Astronomers find seven dwarf-galaxy groups, the building blocks of massive galaxies
Dwarf galaxies, nuggets of stars and gas 100 to 1,000 times smaller than the Milky Way, are thought to be the building blocks of massive galaxies. Evidence for groups of merging dwarf galaxies, however, has been lacking, until now.
"We know that to make a large galaxy, the universe has to bring together many smaller galaxies," said Sabrina Stierwalt an astronomer with the National Radio Astronomy Observatory (NRAO) and University of Virginia in Charlottesville. "For the first time, we have found examples of the first steps in this process -- entire populations of dwarf galaxies that are all bound together in the same general neighborhoods."

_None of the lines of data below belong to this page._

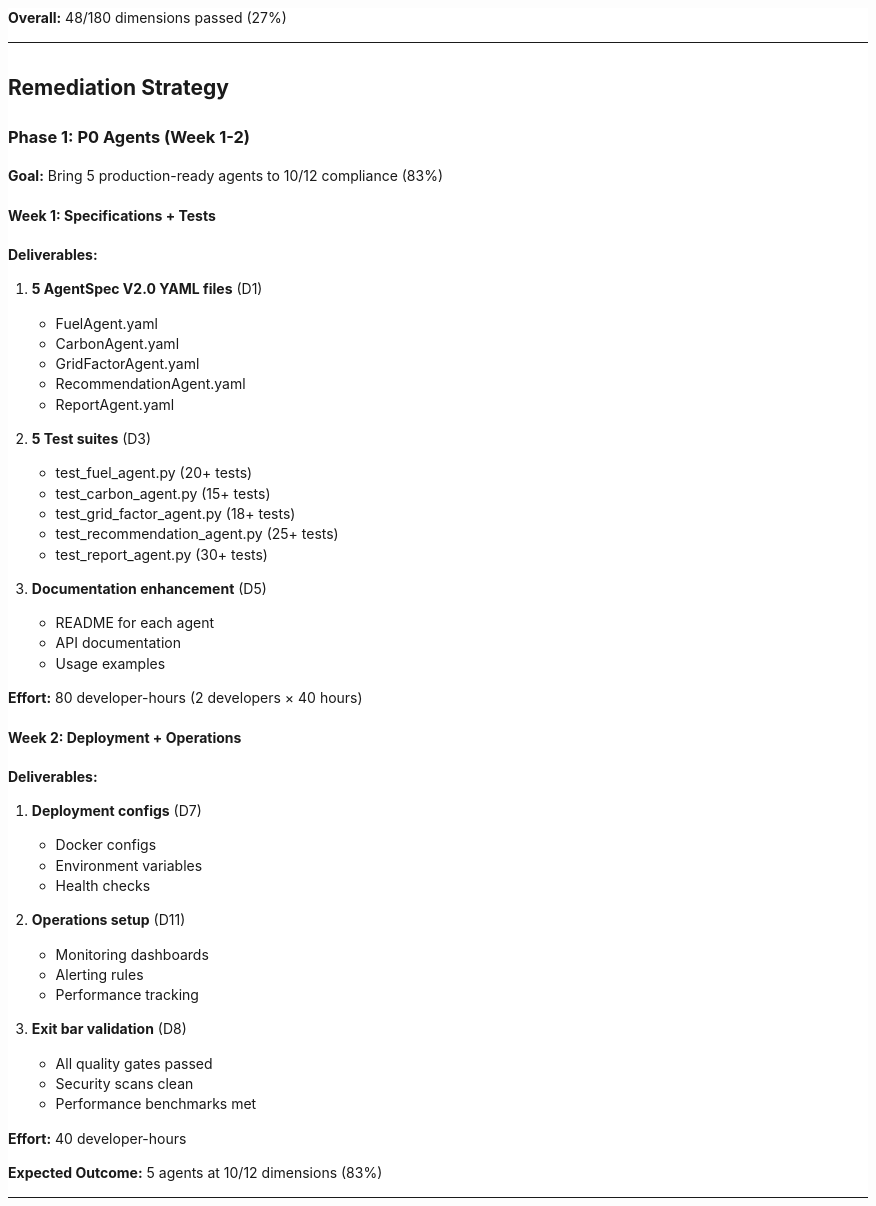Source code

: **Overall:** 48/180 dimensions passed (27%)

---

## Remediation Strategy

### Phase 1: P0 Agents (Week 1-2)
**Goal:** Bring 5 production-ready agents to 10/12 compliance (83%)

#### Week 1: Specifications + Tests
**Deliverables:**
1. **5 AgentSpec V2.0 YAML files** (D1)
   - FuelAgent.yaml
   - CarbonAgent.yaml
   - GridFactorAgent.yaml
   - RecommendationAgent.yaml
   - ReportAgent.yaml

2. **5 Test suites** (D3)
   - test_fuel_agent.py (20+ tests)
   - test_carbon_agent.py (15+ tests)
   - test_grid_factor_agent.py (18+ tests)
   - test_recommendation_agent.py (25+ tests)
   - test_report_agent.py (30+ tests)

3. **Documentation enhancement** (D5)
   - README for each agent
   - API documentation
   - Usage examples

**Effort:** 80 developer-hours (2 developers × 40 hours)

#### Week 2: Deployment + Operations
**Deliverables:**
1. **Deployment configs** (D7)
   - Docker configs
   - Environment variables
   - Health checks

2. **Operations setup** (D11)
   - Monitoring dashboards
   - Alerting rules
   - Performance tracking

3. **Exit bar validation** (D8)
   - All quality gates passed
   - Security scans clean
   - Performance benchmarks met

**Effort:** 40 developer-hours

**Expected Outcome:** 5 agents at 10/12 dimensions (83%)

---
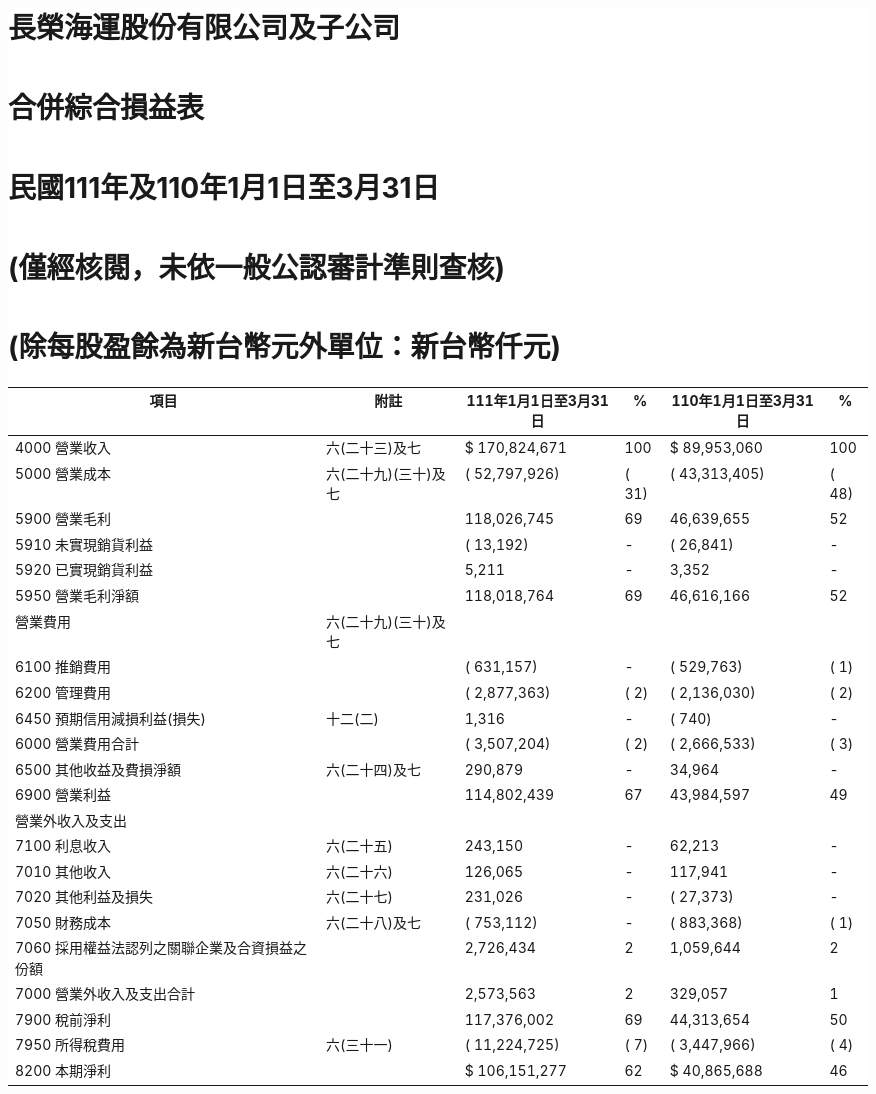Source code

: # 長榮海運股份有限公司及子公司

# 合併綜合損益表

# 民國111年及110年1月1日至3月31日

# (僅經核閱，未依一般公認審計準則查核)

# (除每股盈餘為新台幣元外單位：新台幣仟元)

|項目|附註|111年1月1日至3月31日|%|110年1月1日至3月31日|%|
|---|---|---|---|---|---|
|4000 營業收入|六(二十三)及七|$ 170,824,671|100|$ 89,953,060|100|
|5000 營業成本|六(二十九)(三十)及七|( 52,797,926)|( 31)|( 43,313,405)|( 48)|
|5900 營業毛利| |118,026,745|69|46,639,655|52|
|5910 未實現銷貨利益| |( 13,192)|-|( 26,841)|-|
|5920 已實現銷貨利益| |5,211|-|3,352|-|
|5950 營業毛利淨額| |118,018,764|69|46,616,166|52|
|營業費用|六(二十九)(三十)及七| | | | |
|6100 推銷費用| |( 631,157)|-|( 529,763)|( 1)|
|6200 管理費用| |( 2,877,363)|( 2)|( 2,136,030)|( 2)|
|6450 預期信用減損利益(損失)|十二(二)|1,316|-|( 740)|-|
|6000 營業費用合計| |( 3,507,204)|( 2)|( 2,666,533)|( 3)|
|6500 其他收益及費損淨額|六(二十四)及七|290,879|-|34,964|-|
|6900 營業利益| |114,802,439|67|43,984,597|49|
|營業外收入及支出| | | | | |
|7100 利息收入|六(二十五)|243,150|-|62,213|-|
|7010 其他收入|六(二十六)|126,065|-|117,941|-|
|7020 其他利益及損失|六(二十七)|231,026|-|( 27,373)|-|
|7050 財務成本|六(二十八)及七|( 753,112)|-|( 883,368)|( 1)|
|7060 採用權益法認列之關聯企業及合資損益之份額| |2,726,434|2|1,059,644|2|
|7000 營業外收入及支出合計| |2,573,563|2|329,057|1|
|7900 稅前淨利| |117,376,002|69|44,313,654|50|
|7950 所得稅費用|六(三十一)|( 11,224,725)|( 7)|( 3,447,966)|( 4)|
|8200 本期淨利| |$ 106,151,277|62|$ 40,865,688|46|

The researchers then used the Magellan telescope in Chile, the Apache Point Observatory in New Mexico, and the Gemini telescope in Hawaii to confirm that the apparent clusters are not just on the same line of sight but are also approximately the same distance from Earth, indicating they are gravitationally bound together.
|Four of the dwarf galaxies [Credit: Kelsey E Johnson, Sandra E Liss, and Sabrina Stierwalt]|
"We hope this discovery will enable future studies of groups of dwarf galaxies and offer insights into the formation of galaxies like the Milky Way," concluded Stierwalt.